__Limb landmark coordinates__.
────────────────────────────────────────

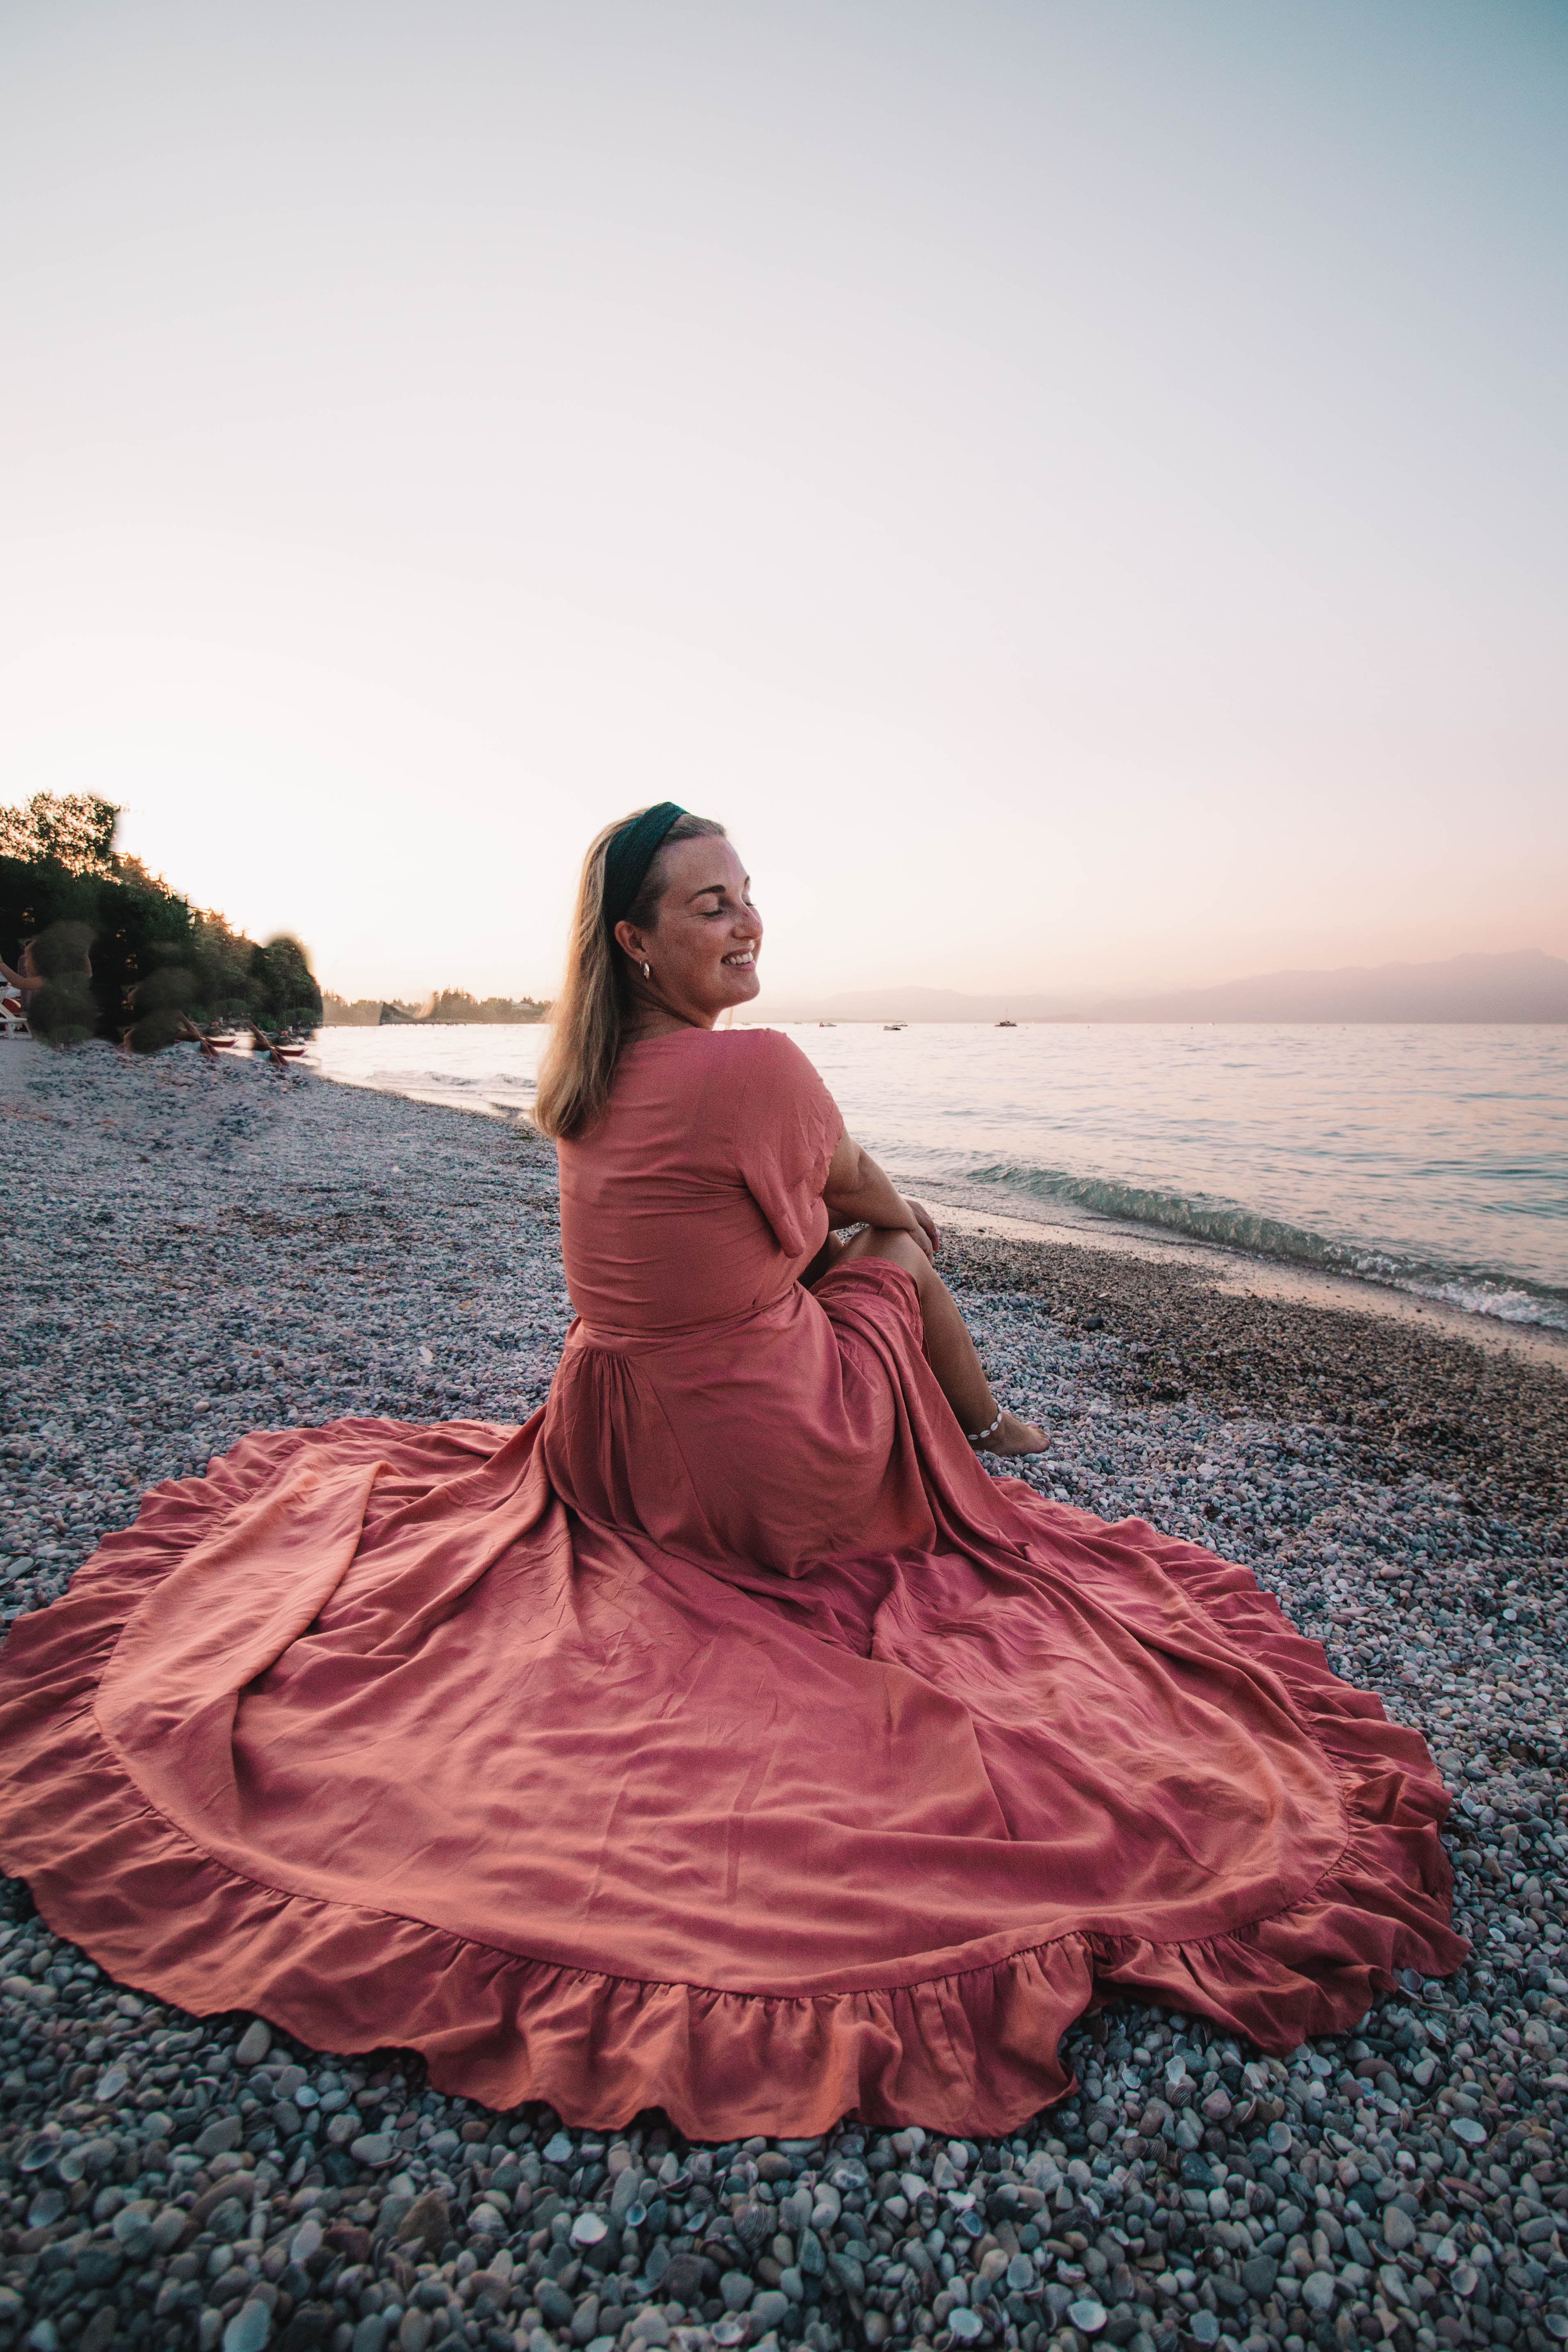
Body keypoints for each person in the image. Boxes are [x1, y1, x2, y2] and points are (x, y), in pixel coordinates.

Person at [0, 804, 1463, 2141]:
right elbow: (877, 1202)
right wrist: (881, 1232)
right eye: (709, 904)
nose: (745, 921)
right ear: (634, 939)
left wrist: (799, 1244)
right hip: (766, 1454)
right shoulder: (750, 1064)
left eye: (748, 895)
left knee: (822, 1263)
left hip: (612, 1441)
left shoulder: (594, 1073)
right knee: (888, 1255)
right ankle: (980, 1429)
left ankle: (973, 1427)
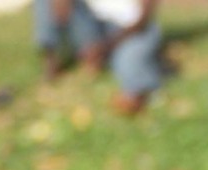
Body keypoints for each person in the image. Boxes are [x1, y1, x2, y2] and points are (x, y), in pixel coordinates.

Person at [34, 0, 166, 116]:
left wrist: (106, 46)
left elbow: (143, 21)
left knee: (128, 59)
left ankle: (137, 91)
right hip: (94, 27)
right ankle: (52, 61)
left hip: (131, 30)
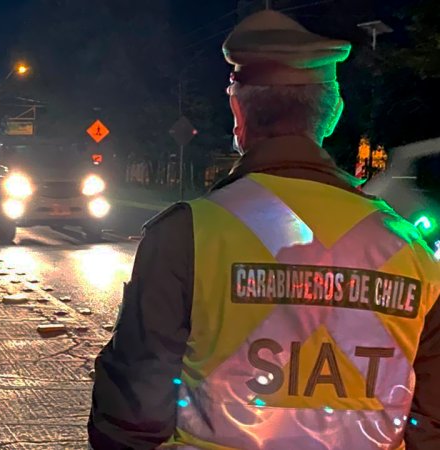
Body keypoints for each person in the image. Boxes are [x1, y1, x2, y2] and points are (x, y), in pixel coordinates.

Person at [88, 9, 440, 450]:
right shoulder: (410, 252)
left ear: (238, 112)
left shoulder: (186, 237)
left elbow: (132, 414)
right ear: (332, 114)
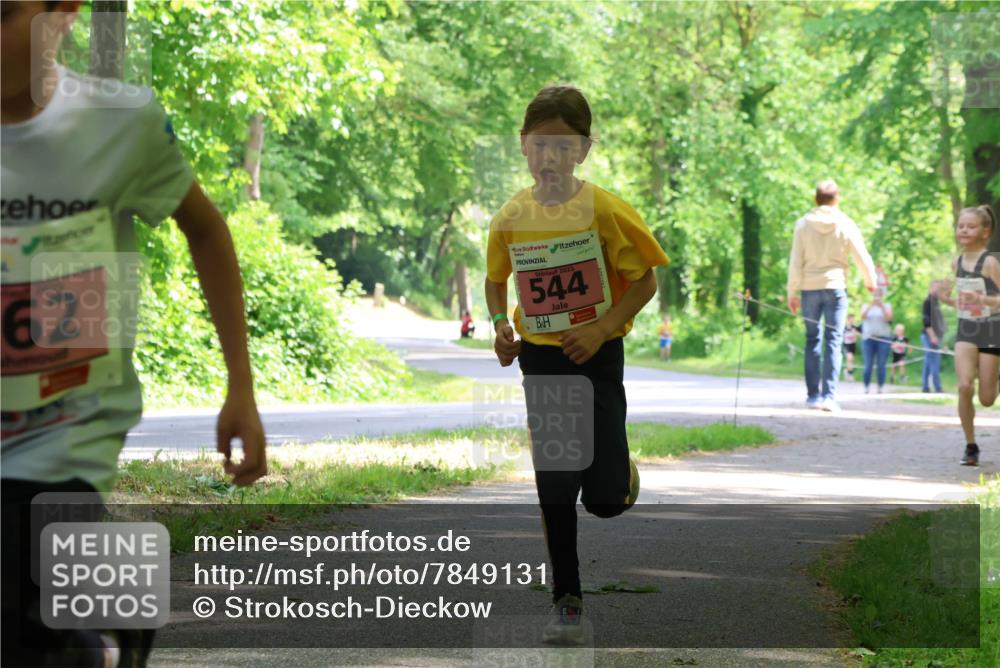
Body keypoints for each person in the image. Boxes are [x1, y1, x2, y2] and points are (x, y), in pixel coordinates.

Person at [1, 2, 267, 665]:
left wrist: (240, 387)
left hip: (67, 428)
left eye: (2, 15)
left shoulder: (119, 122)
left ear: (63, 13)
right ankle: (104, 619)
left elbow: (205, 228)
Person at [484, 85, 667, 646]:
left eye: (564, 146)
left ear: (583, 150)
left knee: (606, 500)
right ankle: (567, 601)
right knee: (556, 482)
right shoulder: (511, 216)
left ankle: (619, 473)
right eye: (540, 144)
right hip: (542, 358)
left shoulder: (605, 210)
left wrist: (602, 328)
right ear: (523, 145)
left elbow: (645, 281)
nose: (550, 156)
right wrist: (502, 326)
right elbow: (496, 281)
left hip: (598, 355)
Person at [787, 179, 877, 412]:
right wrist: (871, 281)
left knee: (812, 340)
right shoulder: (845, 223)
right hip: (836, 287)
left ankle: (813, 397)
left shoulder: (802, 224)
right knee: (834, 340)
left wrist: (791, 291)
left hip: (809, 288)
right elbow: (861, 255)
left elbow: (795, 260)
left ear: (816, 199)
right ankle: (829, 397)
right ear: (837, 199)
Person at [937, 206, 999, 466]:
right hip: (967, 330)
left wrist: (981, 298)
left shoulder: (991, 263)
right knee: (964, 386)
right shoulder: (957, 263)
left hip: (991, 329)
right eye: (961, 226)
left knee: (987, 399)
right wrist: (945, 298)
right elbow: (963, 303)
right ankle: (971, 446)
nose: (963, 230)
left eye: (970, 227)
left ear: (985, 232)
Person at [860, 289, 893, 393]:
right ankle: (866, 386)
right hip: (868, 339)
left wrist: (882, 306)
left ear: (882, 296)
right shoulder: (866, 306)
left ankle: (880, 386)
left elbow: (889, 319)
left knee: (881, 364)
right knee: (868, 364)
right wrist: (871, 305)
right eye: (875, 295)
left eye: (879, 295)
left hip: (883, 338)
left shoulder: (887, 306)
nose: (877, 297)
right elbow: (862, 316)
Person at [921, 280, 947, 393]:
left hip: (937, 336)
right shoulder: (928, 302)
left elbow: (941, 323)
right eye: (936, 288)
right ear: (931, 288)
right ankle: (938, 387)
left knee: (928, 361)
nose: (938, 290)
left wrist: (942, 340)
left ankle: (925, 386)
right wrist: (932, 336)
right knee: (934, 361)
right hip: (929, 336)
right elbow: (926, 321)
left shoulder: (937, 303)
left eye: (939, 288)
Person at [843, 313, 861, 381]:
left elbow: (860, 335)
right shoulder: (844, 327)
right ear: (848, 319)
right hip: (846, 345)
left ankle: (847, 371)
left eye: (853, 319)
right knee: (849, 358)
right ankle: (850, 374)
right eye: (851, 319)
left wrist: (856, 333)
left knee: (851, 360)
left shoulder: (855, 327)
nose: (852, 320)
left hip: (853, 345)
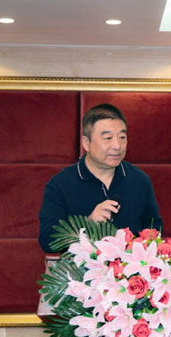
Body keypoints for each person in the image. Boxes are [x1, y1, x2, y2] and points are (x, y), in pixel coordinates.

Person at [38, 103, 163, 253]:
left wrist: (139, 247)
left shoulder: (140, 180)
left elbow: (154, 226)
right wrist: (88, 223)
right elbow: (47, 241)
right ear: (87, 143)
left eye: (122, 137)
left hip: (128, 267)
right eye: (108, 138)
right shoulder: (60, 185)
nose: (117, 145)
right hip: (81, 268)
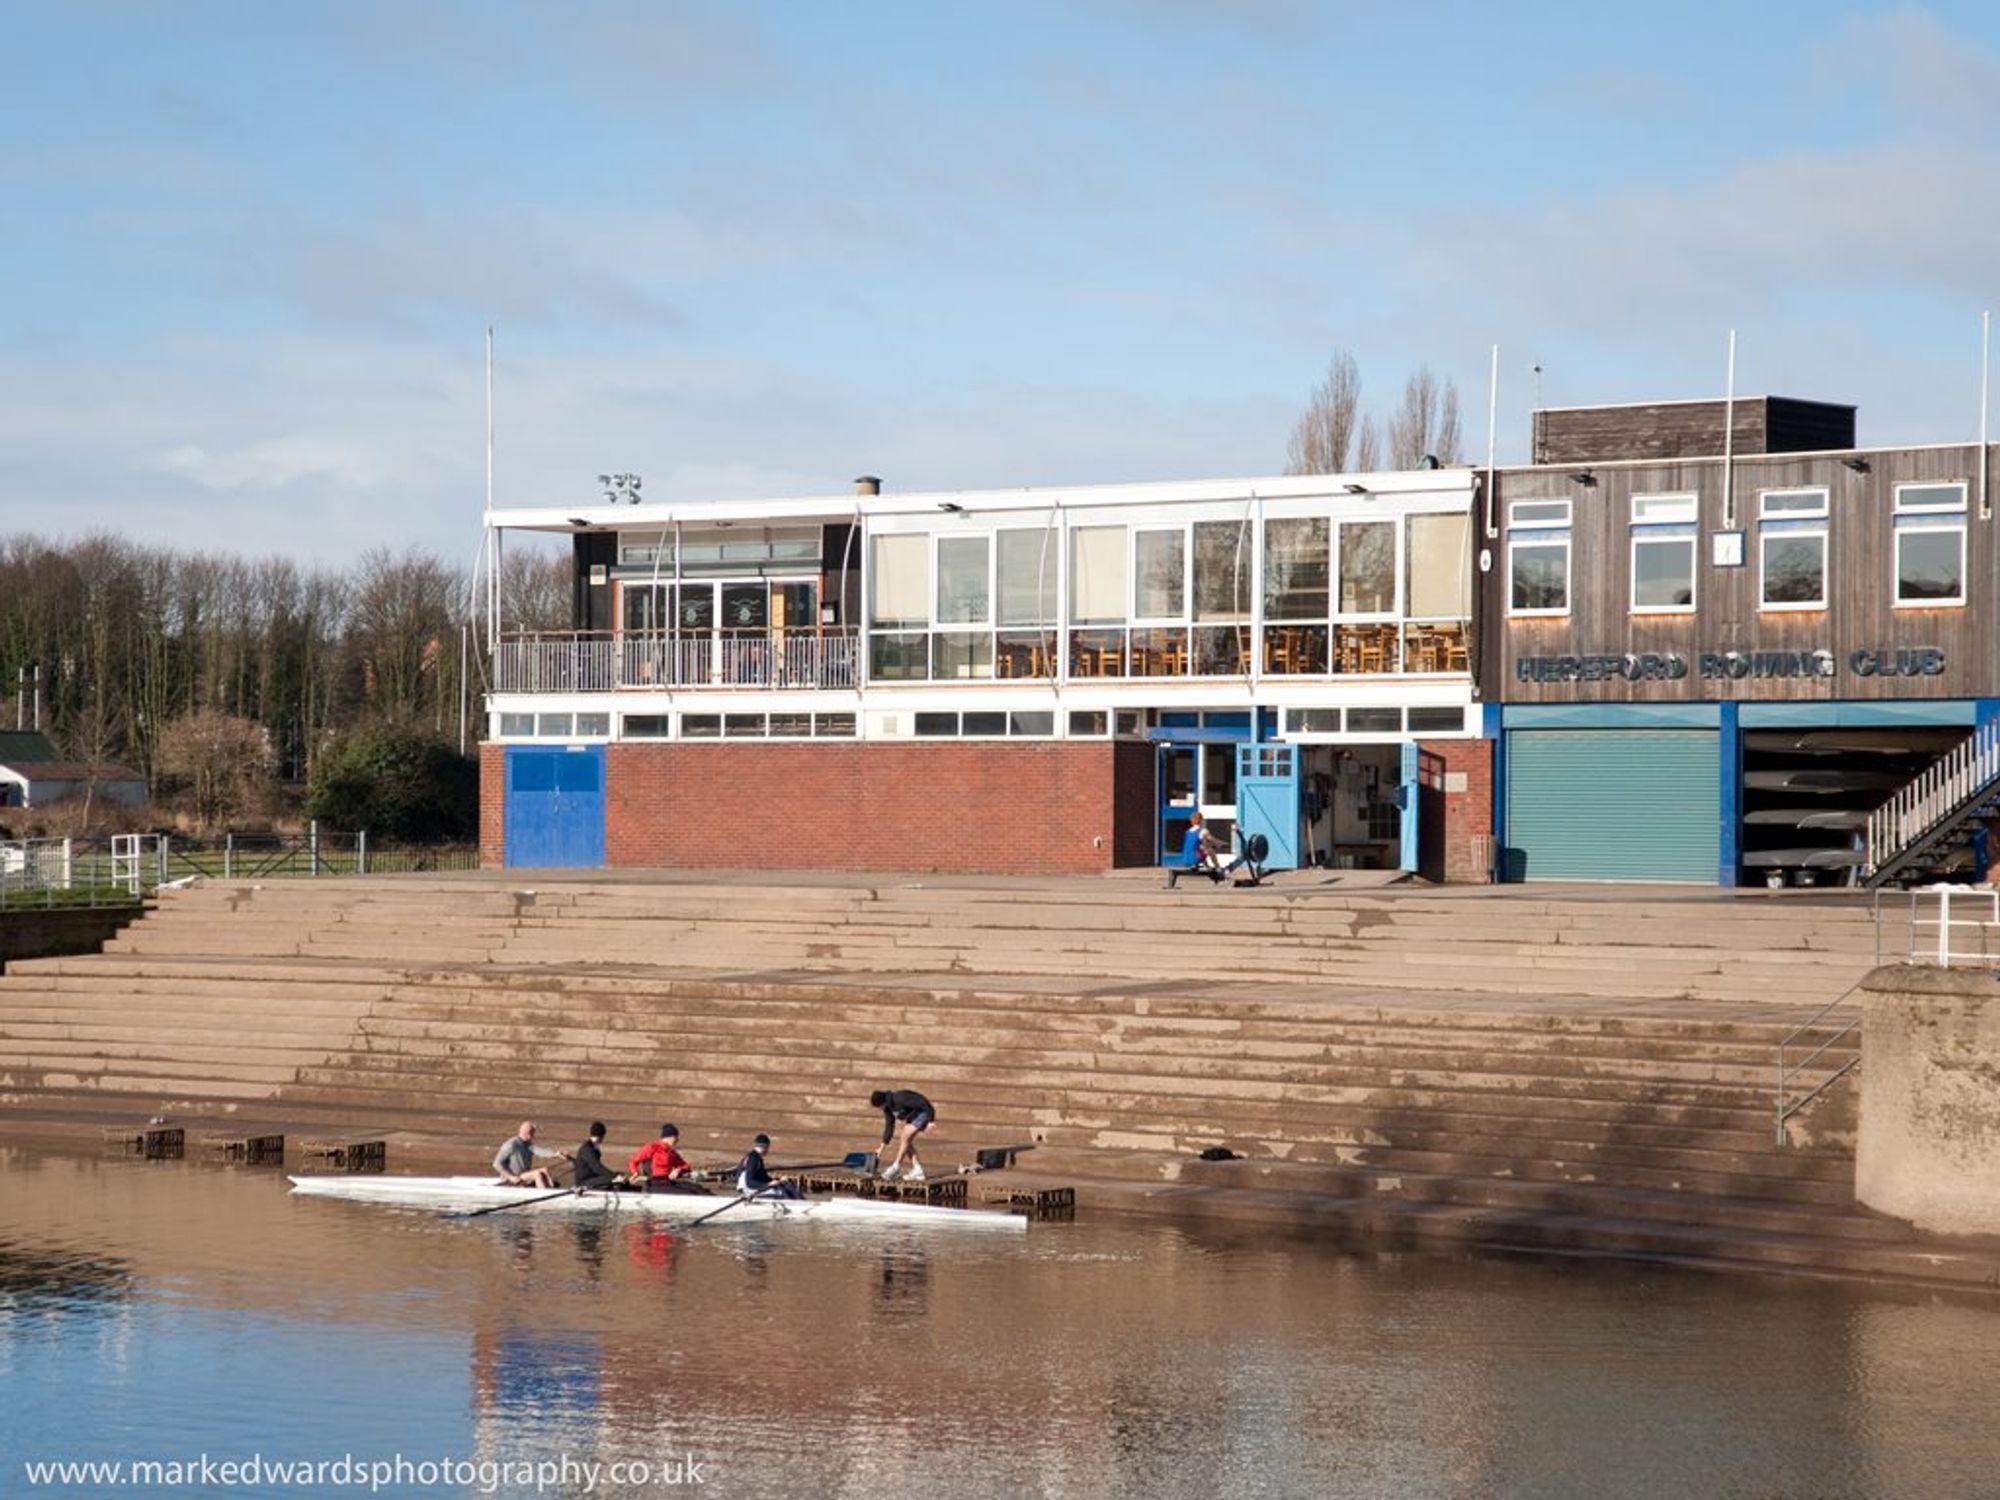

────────────────────────────────────────

__What you are asked to do__. Repeat the records above exactly, leaving out the pictures.

__Exercise answer__.
Body keypoints for each person in the image. Boxes are [x1, y1, x2, y2] and points are (x, y), in pixel coordinates.

Person at [0, 804, 1463, 2141]:
right elbow: (877, 1202)
right wrist: (881, 1232)
right eye: (709, 904)
nose: (745, 921)
right ear: (634, 939)
left wrist: (799, 1244)
right hip: (766, 1454)
right shoulder: (750, 1064)
left eye: (748, 895)
left knee: (822, 1263)
left hip: (612, 1441)
left shoulder: (594, 1073)
right knee: (888, 1255)
right ankle: (980, 1429)
left ankle: (973, 1427)
Body keypoints for each person in the image. Boxes are [x1, y1, x2, y2] and points are (x, y), in pixel coordinates.

Person at [34, 0, 166, 116]:
left wrist: (106, 46)
left elbow: (143, 21)
left knee: (128, 59)
left ankle: (137, 91)
right hip: (94, 27)
right ankle: (52, 61)
left hip: (131, 30)
Body keypoints for each person in the image. Boxes are [x1, y1, x2, y2] and points are (x, y), in pixel coordinates.

Person at [88, 9, 440, 450]:
right shoulder: (410, 252)
left ear: (238, 112)
left shoulder: (186, 237)
left elbow: (132, 414)
right ear: (332, 114)
Body keypoints for each person in the image. Boxes are [x1, y1, x2, y2] and points are (x, y), in pixel coordinates.

Person at [1, 2, 267, 665]:
left wrist: (240, 387)
left hip: (67, 428)
left eye: (2, 15)
left shoulder: (119, 122)
left ear: (63, 13)
right ankle: (104, 619)
left elbow: (205, 228)
Person at [484, 85, 667, 646]:
left eye: (564, 146)
left ear: (583, 150)
left knee: (606, 500)
right ankle: (567, 601)
right knee: (556, 482)
right shoulder: (511, 216)
left ankle: (619, 473)
right eye: (540, 144)
right hip: (542, 358)
left shoulder: (605, 210)
left wrist: (602, 328)
right ear: (523, 145)
left elbow: (645, 281)
nose: (550, 156)
right wrist: (502, 326)
right elbow: (496, 281)
left hip: (598, 355)
Person at [787, 179, 877, 412]:
right wrist: (871, 281)
left knee: (812, 340)
right shoulder: (845, 223)
right hip: (836, 287)
left ankle: (813, 397)
left shoulder: (802, 224)
right knee: (834, 340)
left wrist: (791, 291)
left hip: (809, 288)
right elbow: (861, 255)
left elbow: (795, 260)
left ear: (816, 199)
right ankle: (829, 397)
right ear: (837, 199)
Person at [937, 206, 999, 466]:
right hip: (967, 330)
left wrist: (981, 298)
left shoulder: (991, 263)
right knee: (964, 386)
right shoulder: (957, 263)
left hip: (991, 329)
right eye: (961, 226)
left knee: (987, 399)
right wrist: (945, 298)
right elbow: (963, 303)
right ankle: (971, 446)
nose: (963, 230)
left eye: (970, 227)
left ear: (985, 232)
Person at [860, 289, 893, 393]:
right ankle: (866, 386)
right hip: (868, 339)
left wrist: (882, 306)
left ear: (882, 296)
right shoulder: (866, 306)
left ankle: (880, 386)
left elbow: (889, 319)
left knee: (881, 364)
right knee: (868, 364)
right wrist: (871, 305)
right eye: (875, 295)
left eye: (879, 295)
left hip: (883, 338)
left shoulder: (887, 306)
nose: (877, 297)
right elbow: (862, 316)
Person at [921, 280, 947, 393]:
left hip: (937, 336)
right shoulder: (928, 302)
left elbow: (941, 323)
right eye: (936, 288)
right ear: (931, 288)
right ankle: (938, 387)
left knee: (928, 361)
nose: (938, 290)
left wrist: (942, 340)
left ankle: (925, 386)
right wrist: (932, 336)
right knee: (934, 361)
right hip: (929, 336)
right elbow: (926, 321)
left shoulder: (937, 303)
left eye: (939, 288)
Person at [843, 313, 861, 381]:
left elbow: (860, 335)
right shoulder: (844, 327)
right ear: (848, 319)
right hip: (846, 345)
left ankle: (847, 371)
left eye: (853, 319)
right knee: (849, 358)
right ankle: (850, 374)
right eye: (851, 319)
left wrist: (856, 333)
left knee: (851, 360)
left shoulder: (855, 327)
nose: (852, 320)
left hip: (853, 345)
Body keypoints for each person in the image. Boxes are [x1, y1, x2, y2] and points are (x, y), in pixel coordinates.

Person at [38, 103, 163, 253]:
left wrist: (139, 247)
left shoulder: (140, 180)
left elbow: (154, 226)
right wrist: (88, 223)
right elbow: (47, 241)
right ear: (87, 143)
left eye: (122, 137)
left hip: (128, 267)
right eye: (108, 138)
right shoulder: (60, 185)
nose: (117, 145)
right hip: (81, 268)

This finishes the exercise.